The 20th Biennale of Sydney, now spread throughout venues across the city, has lots to say about the world we live in. Artists from all over the world are represented in a potpourri of radical ideas, in your face challenges and biting social comment.

We are supposed to be stimulated, surprised, engrossed and intellectually provoked as we explore the various artworks and installations – not the most forthcoming reactions in a world now dominated by both an overwhelming cynicism and an onslaught of visual triggers. The truth is that most folks probably perceive the current Biennale as just a bit of modern day eye candy, not all that removed from the spectacular displays of fruit and vegetables at the Royal Easter Show. Ironically, there’s probably more political and philosophical comment to be milked from 50,000 pieces of fruit and a humongous pumpkin than the entire contents of Cockatoo Island’s ‘Embassy Of The Real’.

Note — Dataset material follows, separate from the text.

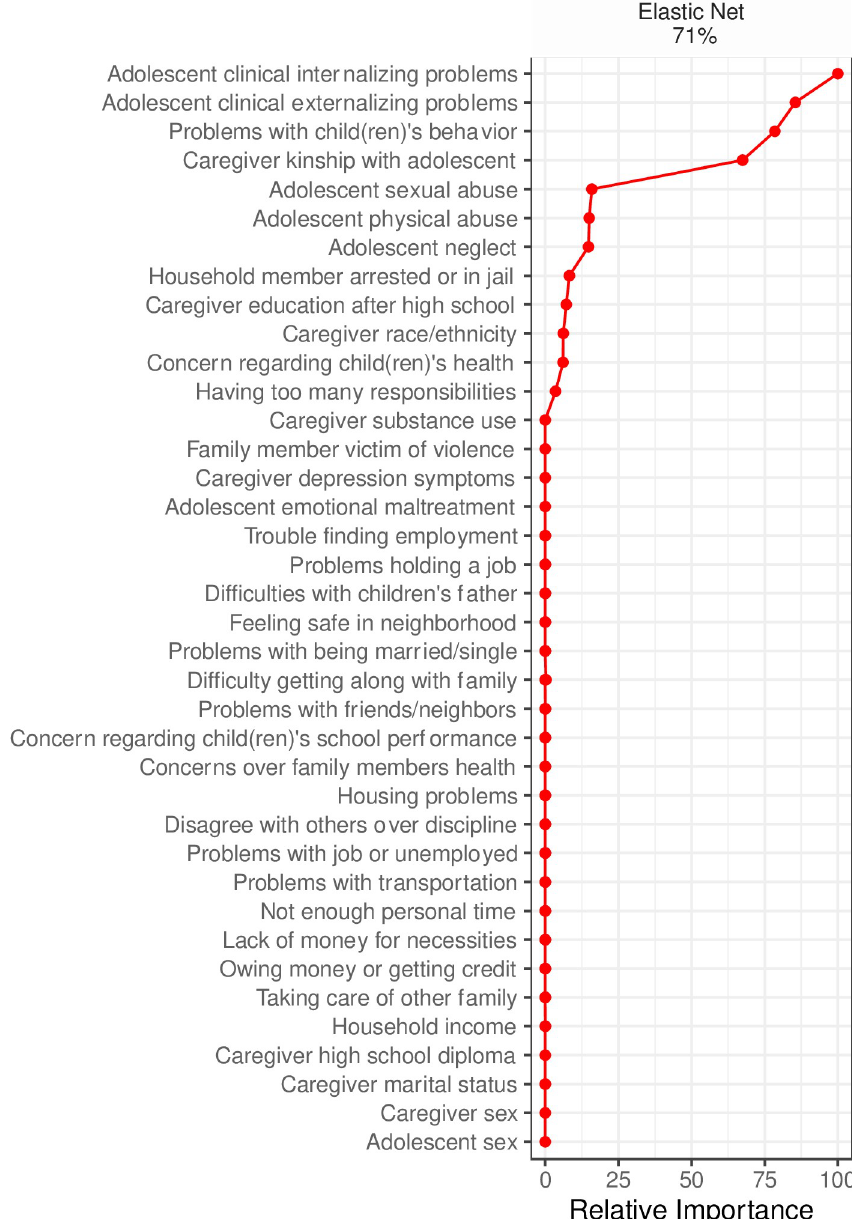
Fig 2. Relative importance of predictors of caregiver utilization of adolescent counseling services. Predictors that were reduced to zero are not ranked in order of importance. % represents balanced classification accuracy.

No knock on the Biennale, but what we would really love to see is art liberated from the cloistered halls of the MCA and the NSW Art Gallery and unleashed on the streets of Sydney. It’s been done before of course, when artists have dumped oversized sculptures and absurd installations anonymously outside prominent galleries, not to mention the explosion of so called street art/graffiti in cities around the world.

What we really need in Sydney however is a coordinated burst of unauthorised al fresco artwork, a kind of fringe Biennale that would engulf the city and enable anybody with an artistic axe to grind to express themselves with a spontaneous artwork or installation. Graffiti has been done to death so we are thinking more of the temporary installation or adornment of an everyday object. Nothing that would destroy or vandalize public property, but something that would enrich our everyday lives and give stressed out commuters a bit of a chuckle.

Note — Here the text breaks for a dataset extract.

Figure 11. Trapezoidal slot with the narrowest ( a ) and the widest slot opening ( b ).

The City Of Sydney Council would no doubt object, particularly if a giant papier mâché wombat was placed on the steps of the Sydney Town Hall, but eventually we hope they would come to the party. They are forever carting away household rubbish, dumped on the streets so the odd illegal installation is not going to upset them, not to mention the enormous cultural benefits.

Council clean ups could even encourage residents to stack their old analogue TVs and other domestic trash in an artistic display, even illuminated with Christmas lights and pulsing strobe effects. Free parking could be offered during a specific week for those willing to decorate their vehicles in a humorous or innovative way – like something out of Mad Max: Fury Road or Herbie Goes Bananas. The spirit of Christo, the artist who wrapped Little Bay way back in 1968 with a million square feet of fabric, could be revived with spontaneous wrappings of well known Sydney landmarks, like the “poo balls” at Kings Cross, the statues of Queen Victoria and Prince Albert in Macquarie Street and the Archibald Fountain.

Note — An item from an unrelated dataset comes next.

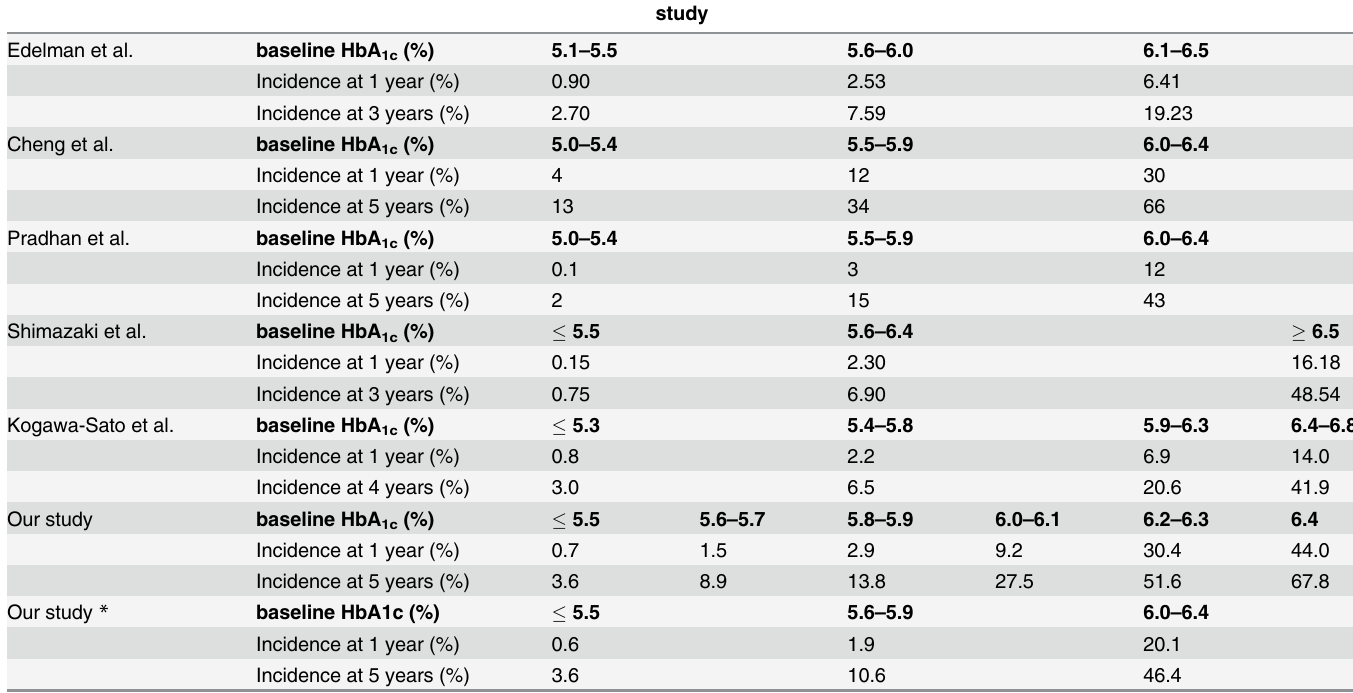
Table 5. Characteristics of the studies which evaluated the incidence of type 2 diabetes using baseline HbA 1c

It would be the greatest democratisation of art since those painting by numbers kits appeared in the 1950s and anybody could whip up the Mona Lisa in an afternoon or two. The city would be bubbling, bursting and literally engulfed by art – just about everywhere you looked. The official Biennale might at first perceive it as some serious competition, but ultimately they would embrace it as a genuine fringe event, their own anarchic bastard offspring.